Il revoyait ses doigts s'aventurer dans les boucles vaporeuses de cette chevelure d'un noir profond, couleur de l'ébène le plus pur, dans lequel jouaient des reflets argentés lorsque le Soleil s'y plongeait. Il pouvait encore ressentir leur caresse soyeuse contre sa peau. Et ces yeux… Il aurait pu s'y perdre et ne jamais en revenir. Brillants du gris de la Lune et pleins de cet esprit singulier et fascinant qui était le sien. Ce regard perçant et tendre à la fois qui semblait lire en lui, bordé du voile de ses cils noirs. Isilmë, Clair-de-Lune. La Dalatienne qui avait conquis son cœur d'une façon qu'il ne s'expliquait pas lui-même. Une jeune mage qui n'avait même pas connu un quart de siècle et qui pourtant semblait intemporelle.
Au cœur des ombres mouvantes de sa tente plongée dans la noirceur de la nuit, bercé par le doux souffle d'un vent serein que seulement l'été amenait, l'apostat ferma les yeux, perdu dans ses pensées, incapable de trouver le sommeil. Allongé sur le dos, il avait vainement fixé la toile rustique qui laissait filtrer la lueur des étoiles, gardiennes de la nuit et des songes de ses compagnons qui, eux, semblaient dormir profondément. Ils avaient établis leur camp non loin des vestiges d'un des derniers villages humains qui avaient tenté de résister dans le climat changeant de ces terres désolées. Il n'était pas certain vouloir sombrer dans les affres des rêves que lui apporterait la tristesse des esprits environnants, sombres témoins des évènements qui s'y étaient déroulés.
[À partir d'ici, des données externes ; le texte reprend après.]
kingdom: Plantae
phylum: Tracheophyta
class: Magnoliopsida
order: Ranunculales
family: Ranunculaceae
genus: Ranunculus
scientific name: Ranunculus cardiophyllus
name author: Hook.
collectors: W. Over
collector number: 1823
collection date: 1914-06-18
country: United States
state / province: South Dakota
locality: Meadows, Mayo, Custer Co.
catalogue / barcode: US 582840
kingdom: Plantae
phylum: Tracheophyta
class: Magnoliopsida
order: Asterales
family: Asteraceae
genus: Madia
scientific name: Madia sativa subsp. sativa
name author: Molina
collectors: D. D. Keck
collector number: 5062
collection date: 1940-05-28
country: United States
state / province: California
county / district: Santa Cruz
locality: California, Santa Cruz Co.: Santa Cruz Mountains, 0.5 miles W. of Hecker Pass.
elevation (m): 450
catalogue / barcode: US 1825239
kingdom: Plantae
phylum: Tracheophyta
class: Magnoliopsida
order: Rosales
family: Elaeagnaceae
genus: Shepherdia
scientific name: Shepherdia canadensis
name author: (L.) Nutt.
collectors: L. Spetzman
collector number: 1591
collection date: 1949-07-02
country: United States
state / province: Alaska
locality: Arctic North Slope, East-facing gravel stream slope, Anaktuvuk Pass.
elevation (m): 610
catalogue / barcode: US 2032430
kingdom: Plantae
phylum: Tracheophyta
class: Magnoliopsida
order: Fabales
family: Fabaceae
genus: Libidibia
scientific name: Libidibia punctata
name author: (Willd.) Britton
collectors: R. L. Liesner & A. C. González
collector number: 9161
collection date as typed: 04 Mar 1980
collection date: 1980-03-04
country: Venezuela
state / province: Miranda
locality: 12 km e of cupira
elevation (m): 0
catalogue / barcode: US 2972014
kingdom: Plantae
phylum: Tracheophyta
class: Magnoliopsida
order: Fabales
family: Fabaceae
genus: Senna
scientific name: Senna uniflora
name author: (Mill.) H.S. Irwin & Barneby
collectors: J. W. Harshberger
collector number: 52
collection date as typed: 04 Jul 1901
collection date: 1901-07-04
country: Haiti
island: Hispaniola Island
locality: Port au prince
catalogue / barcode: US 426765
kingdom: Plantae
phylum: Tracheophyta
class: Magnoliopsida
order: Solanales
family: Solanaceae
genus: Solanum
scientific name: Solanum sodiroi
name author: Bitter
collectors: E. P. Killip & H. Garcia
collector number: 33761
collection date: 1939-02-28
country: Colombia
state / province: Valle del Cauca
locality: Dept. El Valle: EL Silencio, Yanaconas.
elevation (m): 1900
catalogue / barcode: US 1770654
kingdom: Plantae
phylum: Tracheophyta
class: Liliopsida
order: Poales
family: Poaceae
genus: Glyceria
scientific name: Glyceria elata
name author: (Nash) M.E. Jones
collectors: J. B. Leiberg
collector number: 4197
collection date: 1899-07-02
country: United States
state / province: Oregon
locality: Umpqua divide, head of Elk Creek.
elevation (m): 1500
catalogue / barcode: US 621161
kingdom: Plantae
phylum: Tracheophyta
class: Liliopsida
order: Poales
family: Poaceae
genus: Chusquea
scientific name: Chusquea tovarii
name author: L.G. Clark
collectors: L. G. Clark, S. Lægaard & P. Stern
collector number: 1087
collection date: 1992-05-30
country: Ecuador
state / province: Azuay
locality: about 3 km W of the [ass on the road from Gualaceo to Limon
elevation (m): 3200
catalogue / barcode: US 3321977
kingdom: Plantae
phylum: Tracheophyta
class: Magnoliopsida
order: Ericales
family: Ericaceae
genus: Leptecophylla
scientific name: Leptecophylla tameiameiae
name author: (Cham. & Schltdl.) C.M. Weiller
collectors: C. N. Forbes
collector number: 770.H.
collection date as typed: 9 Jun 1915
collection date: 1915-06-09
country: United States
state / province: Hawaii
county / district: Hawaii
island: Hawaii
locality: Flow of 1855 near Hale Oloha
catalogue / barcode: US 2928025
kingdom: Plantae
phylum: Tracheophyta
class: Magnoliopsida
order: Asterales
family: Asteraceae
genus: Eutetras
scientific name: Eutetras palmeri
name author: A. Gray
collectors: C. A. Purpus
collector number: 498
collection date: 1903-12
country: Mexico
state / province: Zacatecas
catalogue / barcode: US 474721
Oui, ces conflits avaient connus leurs héros, des héros mémorables qui auraient mérités qu'il s'y intéresse et qu'il découvre leurs histoires par la bouche des esprits honorant leur mémoire et pourtant, il ne souhaitait pas, en ce moment, que ces souvenirs tristes se manifestent à lui.
Qu'était cette joie, cette euphorie étrange?
La seule pensée qui semblait vouloir s'immiscer en lui, qui tournait incessamment dans sa tête était celle de cette peau pareille à la soie qu'il avait senti tout contre lui, cette nuit qu'il avait passé dans les quartiers de la si jeune, mais si sage Inquisitrice, lorsque l'amour qu'il avait tenté tant bien que mal de faire taire avait pris le dessus et l'avait poussé à enlacer la belle Elfe, à l'aimer d'un amour charnel, un amour insensé auquel il n'aurait pas dû se permettre de céder. Et pourtant… Jamais il n'avait éprouvé des sentiments d'une telle ampleur. Il l'aimait. Le Loup Implacable était tombé amoureux du Clair-de-Lune.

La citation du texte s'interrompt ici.